Wednesday, October 5, 2016

Eastern Powder: Add Snow Ridge to the List

Whenever I need material for a blog post, I find it helpful to turn to Unofficial Networks for either a bogus seasonal forecast or a top-10 list that I can quibble with.

Todays offering, served up via Twitter, is their top-10 list for scoring powder in the east.

Truth be told, there's not too much to complain about the resorts on this list, although I'm not sure I would have picked Whiteface, even though I loved skiing there as a kid.  It was nice to see Plattekill make the list as back in the day I provided forecasts for them and found it to be a nice family run place with decent snow by eastern standards.  

There is, however, one very important omission, and that is Snow Ridge Ski Area.  Snow Ridge is on the Tug Hill Plateau, which is well known for extreme snowfall.  The ski area advertises an average snowfall of 230 inches, and that's probably fairly close to reality.  A nearby climate station in Boonville, New York, averages 210.

Approximately two-thirds of this snowfall is lake effect and typically of high quality and low density.  In fact, the average water content of snow downstream of Lake Ontario is lower than that of Utah.  All snow is not created equal.  In the east, many storms produce heavy or upside-down snowfalls.  Much of what falls at Snow Ridge is high quality (ditto for Mount Bohemia in northern Michigan).

And, if you want to play the odds, the snowfall climatology at Snow Ridge exhibits a pronounced peak in December and January, with average monthly snowfalls of 46 and 52 inches at the nearby Boonville climate station. For comparison, Berthoud Pass, Colorado, a relatively snowy high-altitude pass near Winter Park, averages 51 and 50 in those months.

Oh yes, you can badmouth the limited vertical at Snow Ridge (500 feet), but there's a hill there and some damn good snow.  Let's give Snow Ridge some props!

Snow Ridge Ski Area


  1. Hi Jim,

    I thought this was a very interesting post. However, I do have a question. I did a quick comparison of average snow depth between Boonville and Winter Park via the NWS. What stuck out to me was although they may average roughly the same annual snowfall, their snow depths differ quite greatly. Since 1975 Boonville's average winter (Dec, Jan, Feb) snow depth was 18.3 inches while Winter Park's was 27.6 inches. I also noticed that daytime temperatures in Boonville are considerably colder during this time than Winter Park. I figured the lower snow depths would be due to the snow density in the East, but after reading your post is there another factor that I'm missing?

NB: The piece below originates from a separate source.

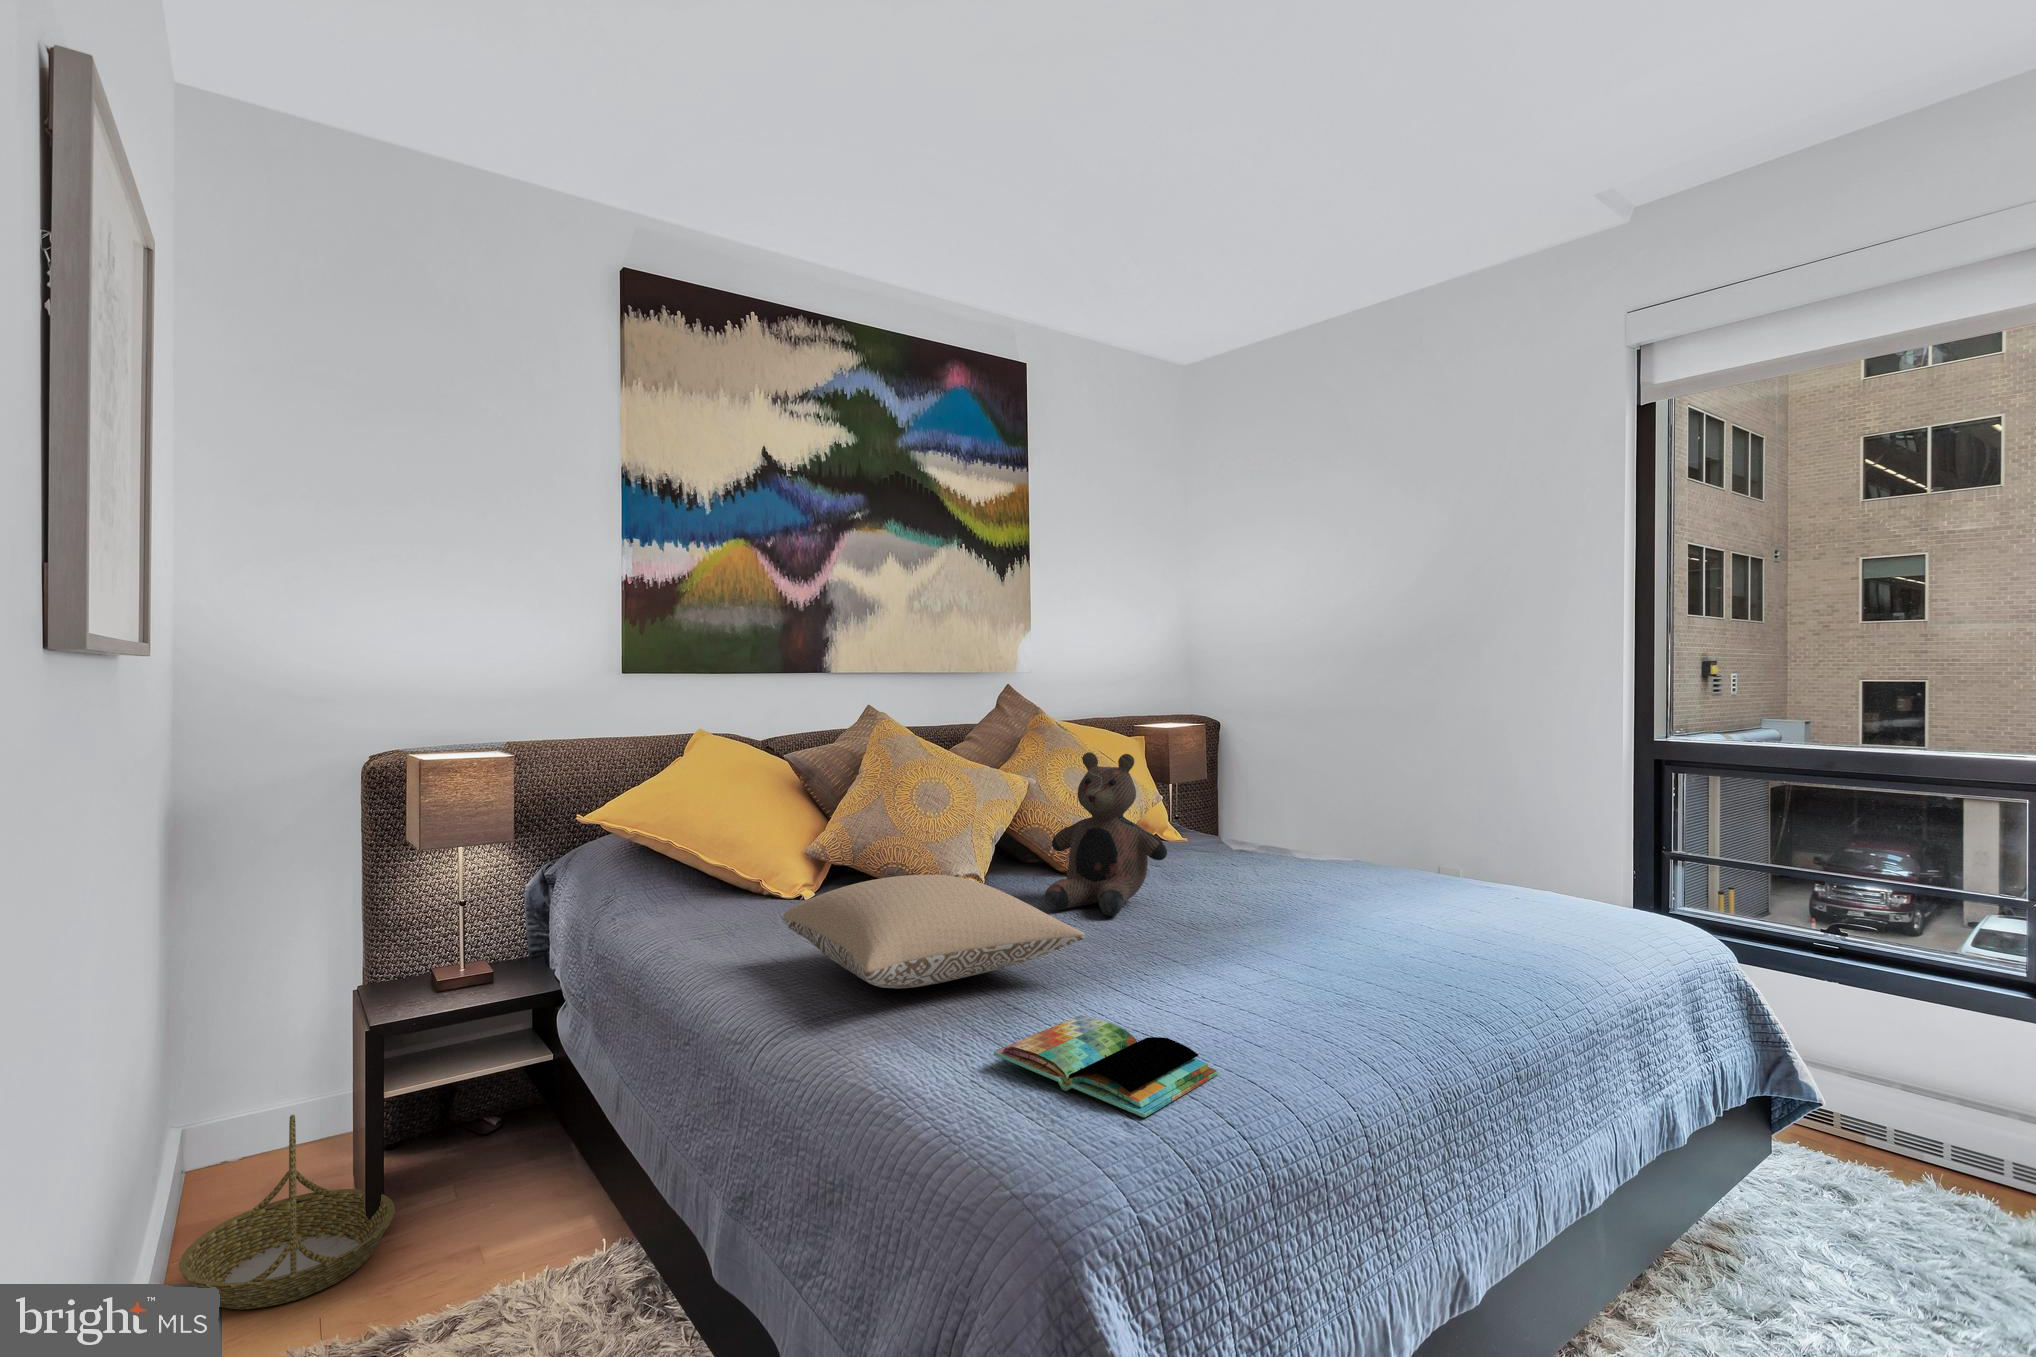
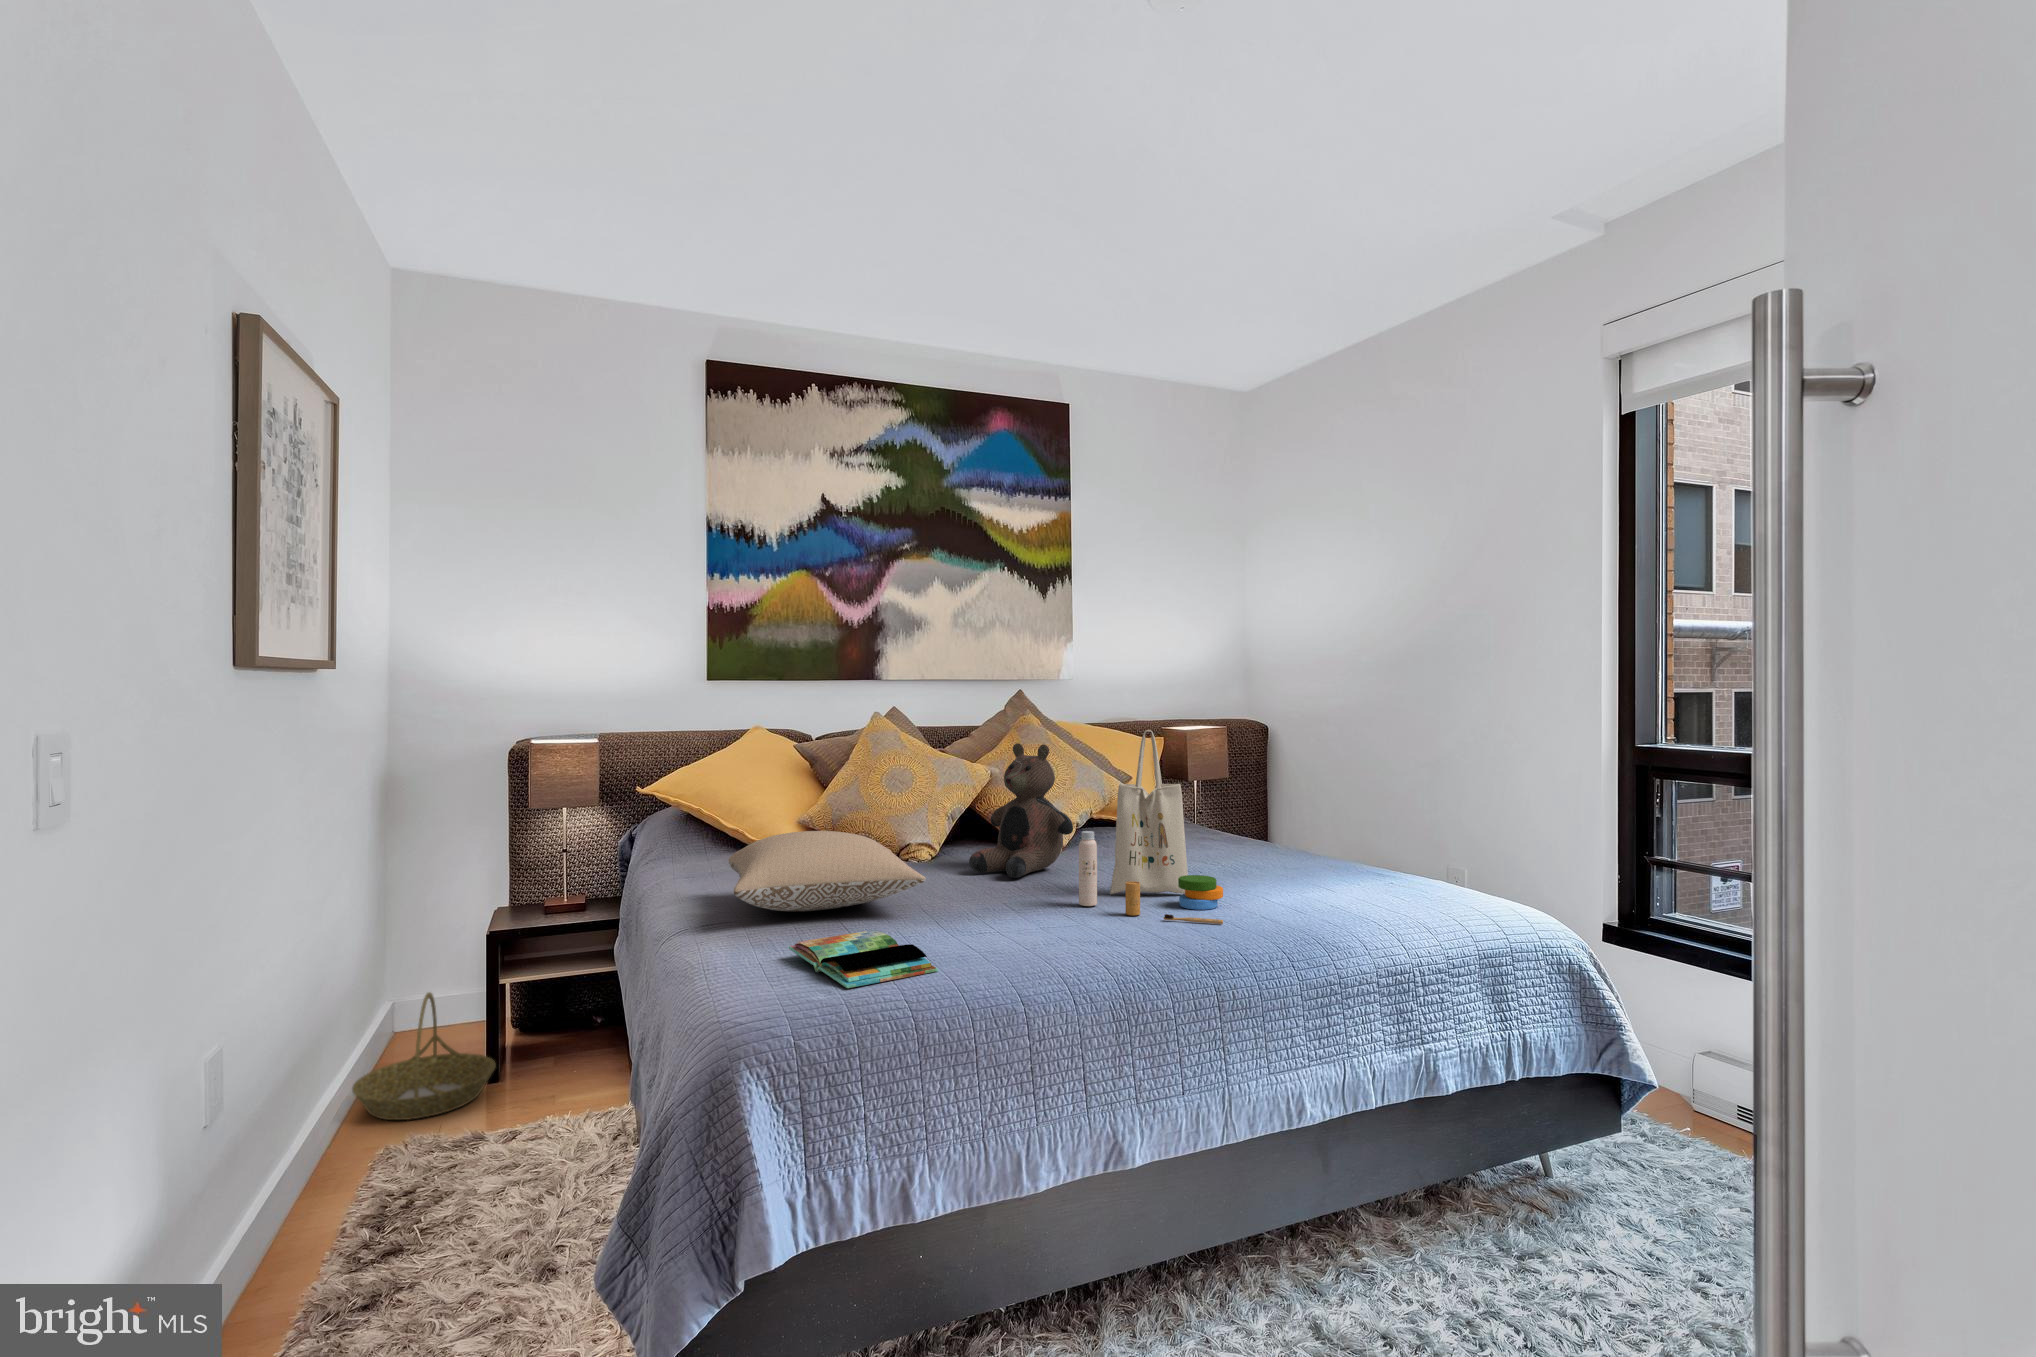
tote bag: none [1238,738,1439,970] -> present [1079,730,1223,924]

    1. Tough to say how good that snow depth data is, but there is a fundamental difference in the snow climate of the two regions and that is rain and humidity, both of which conspire to cause mid-winter melt events in Boonville.

    2. Okay, that makes sense. Thank you for your response.

  2. Could snowmaking make the difference? Are they measuring on the mountain at Winter Park?

    1. Typically National Weather Service cooperative observations are collected in areas not influenced by snowmaking.

  3. Also, crazy as it sounds, the band of lake effect north to south is quite narrow. So Boonville, only 10 miles south of SR, can get 10 inches overnight while Turin gets 18. /homesick but waiting for UT pow with vertical!

  4. Rain and poor snow preservation from low altitude and high humidity degrade eastern vs. western snow depths even whebn snowfall is abundant.

    There are a few other places omitted on that list in the East that get 200+ inches:
    Le Massif
    Maybe Wildcat
    all of these have 2,000+ vertical

    Mont Sutton a few miles north of jay Peak
    Probably the Saguenay areas Le Valinouet and Mont Edouard
    These 3 are over 1,000 vertical.

    Whiteface is under 200 inches
    I see the rationale for Plattekill being open only 3 days per week though snowfall is under 200, and probably under the 175 quoted.

    Killington owns Pico but it's open only 5 days per week. If Plattekill is on the list, Pico should be also.

    Considering all of the above areas, it's a close call whether to include Snow Ridge with its 500 vertical.

    I know Jim spent some time there studying lake effect. But the Keweenaw/Mt. Bohemia area in UP Michigan has more lake effect from a bigger lake, so that's where I'd recommend studying lake effect. There or Japan.